One convenient way to map the indexes from the fitted parameter pd.Series is to simply call the Series’ indexes and use them to select the correct columns in our data frame (ie df.loc[:,fitted.params.index])

print("The fitted values are thus:")
np.dot(df.loc[:,fitted.params.index],fitted.params) # take the dot product
The fitted values are thus:
array([100.43306767, 100.81196253, 101.29202643, ..., 148.27925361,
       155.52465559, 159.76288131])
## save the fitted values
df.loc[:,'post:treated'] = df.post*df.treated
df.loc[:,'fitted'] = np.dot(df.loc[:,fitted.params.index],fitted.params).astype('float')

## get fitted counterfactual by...
df.loc[:,'post:treated'] = 0  #set the dummy that triggers effect to 0
df.loc[:,'fitted_counterfactual'] = np.dot(df.loc[:,fitted.params.index],fitted.params).astype('float') #re-take the dot product
## plot the fitted lines
ax = df.groupby(['date','treated']).fitted.mean().unstack().rename(columns = {0:'fitted_cntrl',1:'fitted_trtd'}).plot(figsize = (13,6), linewidth=2, linestyle='-.')

## plot the fitted counterfactual
df.groupby(['date','treated']).fitted_counterfactual.mean().unstack().rename(columns = {0:'counter_cntrl',1:'counter_trtd'}).plot(ax=ax, linewidth=2, linestyle='--')
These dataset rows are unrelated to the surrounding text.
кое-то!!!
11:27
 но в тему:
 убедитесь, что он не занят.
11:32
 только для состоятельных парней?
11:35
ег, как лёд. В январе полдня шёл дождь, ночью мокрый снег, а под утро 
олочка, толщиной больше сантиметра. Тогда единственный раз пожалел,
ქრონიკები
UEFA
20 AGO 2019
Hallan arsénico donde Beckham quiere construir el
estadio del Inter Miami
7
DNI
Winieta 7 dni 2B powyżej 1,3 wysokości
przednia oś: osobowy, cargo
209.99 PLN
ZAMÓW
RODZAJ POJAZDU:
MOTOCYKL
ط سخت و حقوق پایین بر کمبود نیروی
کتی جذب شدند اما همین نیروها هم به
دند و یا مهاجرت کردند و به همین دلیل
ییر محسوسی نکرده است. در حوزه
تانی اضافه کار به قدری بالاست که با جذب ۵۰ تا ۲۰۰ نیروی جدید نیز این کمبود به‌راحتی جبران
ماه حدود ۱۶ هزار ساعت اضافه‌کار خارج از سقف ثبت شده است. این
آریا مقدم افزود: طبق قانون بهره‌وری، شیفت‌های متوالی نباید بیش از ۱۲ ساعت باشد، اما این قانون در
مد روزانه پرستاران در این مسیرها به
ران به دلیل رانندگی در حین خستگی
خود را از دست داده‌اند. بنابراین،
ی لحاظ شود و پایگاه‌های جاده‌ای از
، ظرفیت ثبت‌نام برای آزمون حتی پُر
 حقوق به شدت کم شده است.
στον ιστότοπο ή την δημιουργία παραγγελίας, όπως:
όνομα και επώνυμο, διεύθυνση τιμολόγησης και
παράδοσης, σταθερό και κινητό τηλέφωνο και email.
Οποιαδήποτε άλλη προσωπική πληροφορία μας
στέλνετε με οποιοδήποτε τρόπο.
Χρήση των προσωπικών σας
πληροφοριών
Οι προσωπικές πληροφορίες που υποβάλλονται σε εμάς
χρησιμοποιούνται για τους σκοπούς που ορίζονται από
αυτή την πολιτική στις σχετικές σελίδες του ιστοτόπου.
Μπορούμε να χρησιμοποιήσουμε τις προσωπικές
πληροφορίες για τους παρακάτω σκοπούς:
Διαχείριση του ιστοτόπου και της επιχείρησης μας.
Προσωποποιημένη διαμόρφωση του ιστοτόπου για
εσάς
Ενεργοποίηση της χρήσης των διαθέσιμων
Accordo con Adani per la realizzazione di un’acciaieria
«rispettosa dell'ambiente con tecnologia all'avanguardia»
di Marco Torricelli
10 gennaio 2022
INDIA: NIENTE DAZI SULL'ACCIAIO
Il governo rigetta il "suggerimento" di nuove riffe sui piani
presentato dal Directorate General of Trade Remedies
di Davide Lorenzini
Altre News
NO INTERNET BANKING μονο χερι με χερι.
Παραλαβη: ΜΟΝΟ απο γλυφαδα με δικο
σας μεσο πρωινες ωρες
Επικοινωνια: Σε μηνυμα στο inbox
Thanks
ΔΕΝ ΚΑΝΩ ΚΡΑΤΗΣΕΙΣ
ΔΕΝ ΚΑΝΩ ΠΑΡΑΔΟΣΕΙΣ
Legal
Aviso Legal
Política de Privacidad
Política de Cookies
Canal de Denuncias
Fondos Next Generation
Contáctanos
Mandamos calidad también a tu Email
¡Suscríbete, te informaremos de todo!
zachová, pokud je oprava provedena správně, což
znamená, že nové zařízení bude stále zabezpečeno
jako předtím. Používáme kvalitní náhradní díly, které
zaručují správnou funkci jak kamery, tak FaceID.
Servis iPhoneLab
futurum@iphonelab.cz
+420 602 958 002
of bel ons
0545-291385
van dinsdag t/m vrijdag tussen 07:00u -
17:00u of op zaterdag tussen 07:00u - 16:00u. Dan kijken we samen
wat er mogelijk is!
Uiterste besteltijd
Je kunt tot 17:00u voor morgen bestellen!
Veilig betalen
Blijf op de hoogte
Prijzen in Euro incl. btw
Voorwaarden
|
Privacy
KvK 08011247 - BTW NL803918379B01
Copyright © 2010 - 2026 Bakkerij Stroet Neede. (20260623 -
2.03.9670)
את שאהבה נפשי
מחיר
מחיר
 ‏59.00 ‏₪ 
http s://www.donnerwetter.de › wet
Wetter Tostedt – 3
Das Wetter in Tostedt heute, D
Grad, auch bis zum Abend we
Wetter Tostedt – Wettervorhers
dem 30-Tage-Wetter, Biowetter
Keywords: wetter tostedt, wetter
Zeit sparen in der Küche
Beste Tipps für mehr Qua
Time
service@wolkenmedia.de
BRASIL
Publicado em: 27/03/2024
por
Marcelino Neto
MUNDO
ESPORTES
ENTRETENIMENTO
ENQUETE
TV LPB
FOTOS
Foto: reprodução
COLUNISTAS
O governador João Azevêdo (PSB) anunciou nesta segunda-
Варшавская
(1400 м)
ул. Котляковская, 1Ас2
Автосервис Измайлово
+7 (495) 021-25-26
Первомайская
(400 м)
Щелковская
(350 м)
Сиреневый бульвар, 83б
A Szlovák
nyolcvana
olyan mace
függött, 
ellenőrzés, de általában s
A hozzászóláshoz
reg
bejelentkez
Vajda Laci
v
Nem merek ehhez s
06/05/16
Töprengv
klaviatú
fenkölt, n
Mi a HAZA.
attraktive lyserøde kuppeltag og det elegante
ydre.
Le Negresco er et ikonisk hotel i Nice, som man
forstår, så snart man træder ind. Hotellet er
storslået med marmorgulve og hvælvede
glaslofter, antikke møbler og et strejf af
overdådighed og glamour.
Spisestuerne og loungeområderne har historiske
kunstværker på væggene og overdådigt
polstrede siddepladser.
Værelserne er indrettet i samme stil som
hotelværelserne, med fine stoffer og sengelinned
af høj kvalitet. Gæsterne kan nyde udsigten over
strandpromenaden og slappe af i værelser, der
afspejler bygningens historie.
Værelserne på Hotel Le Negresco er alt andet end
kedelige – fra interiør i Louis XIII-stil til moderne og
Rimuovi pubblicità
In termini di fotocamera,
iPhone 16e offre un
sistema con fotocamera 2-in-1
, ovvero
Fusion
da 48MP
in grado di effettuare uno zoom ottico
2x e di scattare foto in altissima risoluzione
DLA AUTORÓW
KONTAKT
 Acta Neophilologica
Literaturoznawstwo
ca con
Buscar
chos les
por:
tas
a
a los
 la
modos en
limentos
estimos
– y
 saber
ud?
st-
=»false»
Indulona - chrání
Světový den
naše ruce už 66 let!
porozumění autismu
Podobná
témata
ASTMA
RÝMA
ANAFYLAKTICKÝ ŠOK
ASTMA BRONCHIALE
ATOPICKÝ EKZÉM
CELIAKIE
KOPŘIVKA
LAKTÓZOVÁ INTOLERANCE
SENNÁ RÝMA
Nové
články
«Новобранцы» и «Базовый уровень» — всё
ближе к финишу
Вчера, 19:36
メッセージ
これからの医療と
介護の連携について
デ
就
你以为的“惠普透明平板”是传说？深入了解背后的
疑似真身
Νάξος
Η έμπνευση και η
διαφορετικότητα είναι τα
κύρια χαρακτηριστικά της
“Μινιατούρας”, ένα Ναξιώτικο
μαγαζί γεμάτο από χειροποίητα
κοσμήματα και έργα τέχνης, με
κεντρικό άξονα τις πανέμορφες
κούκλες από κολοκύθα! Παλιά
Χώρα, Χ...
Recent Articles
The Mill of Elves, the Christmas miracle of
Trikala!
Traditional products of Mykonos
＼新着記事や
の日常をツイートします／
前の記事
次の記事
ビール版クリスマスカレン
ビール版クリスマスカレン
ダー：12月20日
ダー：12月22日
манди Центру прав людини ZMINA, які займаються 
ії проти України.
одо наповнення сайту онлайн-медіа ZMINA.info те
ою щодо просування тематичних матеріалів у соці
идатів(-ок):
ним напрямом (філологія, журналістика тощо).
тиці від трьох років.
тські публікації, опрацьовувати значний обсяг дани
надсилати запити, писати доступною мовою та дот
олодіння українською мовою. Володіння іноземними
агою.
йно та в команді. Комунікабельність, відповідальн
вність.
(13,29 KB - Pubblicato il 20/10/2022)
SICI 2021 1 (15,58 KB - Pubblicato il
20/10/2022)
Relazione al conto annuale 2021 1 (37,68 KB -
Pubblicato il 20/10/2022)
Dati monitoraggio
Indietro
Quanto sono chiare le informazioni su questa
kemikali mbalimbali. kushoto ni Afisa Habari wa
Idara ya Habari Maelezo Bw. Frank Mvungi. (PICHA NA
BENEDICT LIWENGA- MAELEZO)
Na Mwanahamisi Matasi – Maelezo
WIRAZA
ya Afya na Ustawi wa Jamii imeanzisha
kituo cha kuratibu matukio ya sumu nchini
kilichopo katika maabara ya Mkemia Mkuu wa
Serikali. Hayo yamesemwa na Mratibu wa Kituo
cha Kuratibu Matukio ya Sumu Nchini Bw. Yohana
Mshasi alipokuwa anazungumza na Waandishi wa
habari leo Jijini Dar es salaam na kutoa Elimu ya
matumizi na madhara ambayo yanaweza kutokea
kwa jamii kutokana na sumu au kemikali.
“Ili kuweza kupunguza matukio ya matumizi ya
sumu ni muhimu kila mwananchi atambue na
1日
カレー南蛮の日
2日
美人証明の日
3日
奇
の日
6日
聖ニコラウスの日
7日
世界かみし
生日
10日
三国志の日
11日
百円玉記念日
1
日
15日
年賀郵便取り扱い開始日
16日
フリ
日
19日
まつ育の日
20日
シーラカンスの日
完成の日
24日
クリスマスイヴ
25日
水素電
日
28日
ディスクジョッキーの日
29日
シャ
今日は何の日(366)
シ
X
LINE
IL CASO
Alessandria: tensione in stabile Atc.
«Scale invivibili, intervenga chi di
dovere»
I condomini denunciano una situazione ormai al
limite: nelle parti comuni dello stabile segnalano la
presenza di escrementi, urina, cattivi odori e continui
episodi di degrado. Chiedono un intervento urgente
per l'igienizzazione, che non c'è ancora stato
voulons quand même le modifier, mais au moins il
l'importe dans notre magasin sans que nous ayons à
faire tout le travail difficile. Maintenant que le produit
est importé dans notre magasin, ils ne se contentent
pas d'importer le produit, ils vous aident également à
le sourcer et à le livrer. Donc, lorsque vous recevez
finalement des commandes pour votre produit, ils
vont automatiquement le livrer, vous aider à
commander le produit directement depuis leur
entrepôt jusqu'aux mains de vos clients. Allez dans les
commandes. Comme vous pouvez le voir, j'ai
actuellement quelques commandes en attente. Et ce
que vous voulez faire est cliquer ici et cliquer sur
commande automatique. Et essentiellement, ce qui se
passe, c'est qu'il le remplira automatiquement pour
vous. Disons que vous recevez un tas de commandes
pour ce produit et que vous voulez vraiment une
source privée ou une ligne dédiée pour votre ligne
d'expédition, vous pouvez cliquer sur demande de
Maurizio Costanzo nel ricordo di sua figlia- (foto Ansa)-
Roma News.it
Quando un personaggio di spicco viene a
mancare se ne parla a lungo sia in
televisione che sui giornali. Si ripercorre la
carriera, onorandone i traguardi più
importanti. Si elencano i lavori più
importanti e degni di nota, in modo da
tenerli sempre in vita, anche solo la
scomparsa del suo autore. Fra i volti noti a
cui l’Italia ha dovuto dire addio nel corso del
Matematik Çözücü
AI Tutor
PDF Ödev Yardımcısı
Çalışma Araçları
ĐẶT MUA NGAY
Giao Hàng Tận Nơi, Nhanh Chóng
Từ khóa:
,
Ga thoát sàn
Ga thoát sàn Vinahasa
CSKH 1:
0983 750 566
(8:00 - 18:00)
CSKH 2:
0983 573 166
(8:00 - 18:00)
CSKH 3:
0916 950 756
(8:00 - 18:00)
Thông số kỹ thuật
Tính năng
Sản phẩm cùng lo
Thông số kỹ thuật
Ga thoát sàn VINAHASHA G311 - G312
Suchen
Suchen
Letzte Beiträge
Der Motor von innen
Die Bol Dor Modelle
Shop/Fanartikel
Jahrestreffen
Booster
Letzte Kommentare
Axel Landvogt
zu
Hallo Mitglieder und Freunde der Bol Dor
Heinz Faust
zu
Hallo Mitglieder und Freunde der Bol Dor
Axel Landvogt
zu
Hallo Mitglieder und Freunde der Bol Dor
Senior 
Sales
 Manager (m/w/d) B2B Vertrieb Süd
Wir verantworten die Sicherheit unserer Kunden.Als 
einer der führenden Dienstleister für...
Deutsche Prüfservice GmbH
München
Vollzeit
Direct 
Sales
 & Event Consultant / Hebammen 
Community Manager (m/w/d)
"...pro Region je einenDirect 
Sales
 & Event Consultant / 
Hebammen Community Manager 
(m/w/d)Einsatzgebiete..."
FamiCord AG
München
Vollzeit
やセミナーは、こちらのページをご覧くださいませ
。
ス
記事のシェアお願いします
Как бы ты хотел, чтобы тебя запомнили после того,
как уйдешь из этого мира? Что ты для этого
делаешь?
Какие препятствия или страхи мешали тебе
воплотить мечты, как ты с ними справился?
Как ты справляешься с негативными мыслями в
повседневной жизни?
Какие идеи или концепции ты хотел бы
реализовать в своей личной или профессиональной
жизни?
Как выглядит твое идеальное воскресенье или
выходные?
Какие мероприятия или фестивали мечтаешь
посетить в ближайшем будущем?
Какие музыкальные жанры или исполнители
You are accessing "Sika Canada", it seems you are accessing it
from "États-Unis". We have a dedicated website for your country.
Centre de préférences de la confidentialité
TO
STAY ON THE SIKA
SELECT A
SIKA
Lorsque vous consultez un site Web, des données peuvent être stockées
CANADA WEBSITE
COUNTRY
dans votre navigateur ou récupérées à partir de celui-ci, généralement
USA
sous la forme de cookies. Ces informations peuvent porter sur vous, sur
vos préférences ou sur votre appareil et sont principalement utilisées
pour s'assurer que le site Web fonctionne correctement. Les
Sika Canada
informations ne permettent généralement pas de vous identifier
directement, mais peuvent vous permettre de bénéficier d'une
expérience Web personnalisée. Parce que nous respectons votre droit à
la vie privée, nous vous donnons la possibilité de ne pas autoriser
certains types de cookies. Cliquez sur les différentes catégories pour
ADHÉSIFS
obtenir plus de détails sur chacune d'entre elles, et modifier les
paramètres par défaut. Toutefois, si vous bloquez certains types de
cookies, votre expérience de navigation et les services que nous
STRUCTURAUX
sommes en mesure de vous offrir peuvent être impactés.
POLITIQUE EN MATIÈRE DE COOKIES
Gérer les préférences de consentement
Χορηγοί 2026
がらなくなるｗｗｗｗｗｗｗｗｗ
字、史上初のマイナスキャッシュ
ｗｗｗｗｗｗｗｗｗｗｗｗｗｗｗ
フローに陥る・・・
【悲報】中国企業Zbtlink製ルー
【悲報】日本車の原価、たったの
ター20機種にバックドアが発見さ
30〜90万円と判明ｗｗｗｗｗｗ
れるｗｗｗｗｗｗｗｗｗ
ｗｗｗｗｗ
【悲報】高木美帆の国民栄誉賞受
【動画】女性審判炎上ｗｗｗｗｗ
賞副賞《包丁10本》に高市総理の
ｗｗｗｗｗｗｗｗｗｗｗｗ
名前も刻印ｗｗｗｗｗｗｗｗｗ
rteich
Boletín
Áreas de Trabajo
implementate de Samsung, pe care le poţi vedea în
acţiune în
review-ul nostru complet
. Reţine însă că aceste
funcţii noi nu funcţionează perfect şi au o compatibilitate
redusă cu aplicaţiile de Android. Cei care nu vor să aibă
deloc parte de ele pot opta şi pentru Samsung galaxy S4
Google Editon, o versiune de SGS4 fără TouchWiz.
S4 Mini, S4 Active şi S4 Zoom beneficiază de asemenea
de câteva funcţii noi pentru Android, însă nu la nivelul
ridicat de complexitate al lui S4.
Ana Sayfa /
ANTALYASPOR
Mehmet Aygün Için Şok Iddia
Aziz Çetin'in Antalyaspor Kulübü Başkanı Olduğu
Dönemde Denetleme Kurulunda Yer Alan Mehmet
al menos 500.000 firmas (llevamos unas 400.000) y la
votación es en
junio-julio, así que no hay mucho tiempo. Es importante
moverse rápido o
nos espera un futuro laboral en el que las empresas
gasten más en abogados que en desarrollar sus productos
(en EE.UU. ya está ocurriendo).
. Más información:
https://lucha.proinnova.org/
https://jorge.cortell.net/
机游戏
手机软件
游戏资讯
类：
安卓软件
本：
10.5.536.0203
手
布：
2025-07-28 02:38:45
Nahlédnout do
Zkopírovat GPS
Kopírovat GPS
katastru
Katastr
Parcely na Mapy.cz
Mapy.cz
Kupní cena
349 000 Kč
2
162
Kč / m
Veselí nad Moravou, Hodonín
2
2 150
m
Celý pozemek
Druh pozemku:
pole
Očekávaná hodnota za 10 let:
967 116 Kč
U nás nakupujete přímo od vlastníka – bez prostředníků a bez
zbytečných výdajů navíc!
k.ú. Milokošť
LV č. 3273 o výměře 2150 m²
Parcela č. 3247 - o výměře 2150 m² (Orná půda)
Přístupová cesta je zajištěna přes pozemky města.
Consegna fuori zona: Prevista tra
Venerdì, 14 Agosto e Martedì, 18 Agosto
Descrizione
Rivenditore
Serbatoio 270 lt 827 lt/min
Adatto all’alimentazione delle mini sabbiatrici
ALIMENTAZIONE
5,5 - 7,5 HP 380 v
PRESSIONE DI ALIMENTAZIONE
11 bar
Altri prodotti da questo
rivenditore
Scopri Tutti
## plot the observed outcomes
df.groupby(['date','treated']).outcome.mean().unstack().rename(columns = {0:'obsrvd_cntrl',1:'obsrvd_trtd'}).plot(ax=ax, linewidth=2)

## decorate
ax.axvline(x='1/1/2020',color='r',linestyle=":")
ax.set_title("Fitted vs observed",fontsize = 20)
ax.set_ylabel("outcome",fontsize = 18)

## I multiply by 2 to compensate for the fact that before the post-treatment period, the difference
## between fitted and counterfactual is by construction 0 so the ATE will be exactly half
## if I average the difference over the entire period
print("Estimated ATE is: %.2f" %((df.loc[df.treated==1,'fitted']-df.loc[df.treated==1,'fitted_counterfactual']).mean()*2))
Estimated ATE is: 55.01

png

Discussion

Note that in the above graph, the fitted lines and counterfactual do not align with the observed outcomes after the treatment period. Why? Well, the estimated coefficent of 55 for ATE in the actual model functions like a shifter so all estimated time fixed effects after December 2019 must compensate for that shift so that at least on average the trends match. As expected, we can see that the fitted and observed trends cross at about the half-way point in 2020…or, as you have guessed, the average. Nevertheless, if we use the fitted lines to estimate the ATE, we can a pretty close figure.

Could we recreate a better fit? Sure, if instead of simply using post:treatment as our way of capturing the ATE we segmented the post:treatment variable into individual months (ie post:treatment:January_2020, post:treatment:February_2020…) then the fitted lines would much more closely align with the observed trends.

Interpretation of our graph

So what’s the takeaway if the fitted counterfactual doesn’t resemble the observed trends? Well, in this picture, we can take comfort in the fact that the rank of the fitted lines (ie fitted counterfactual is below fitted and observed trends..etc) is in order with expectations. If, for example, the counterfactual were estimated to be above both the fitted and observed trends for the treated subjects then we would have a clear red flag that the ATE we are estimating is completely bogus.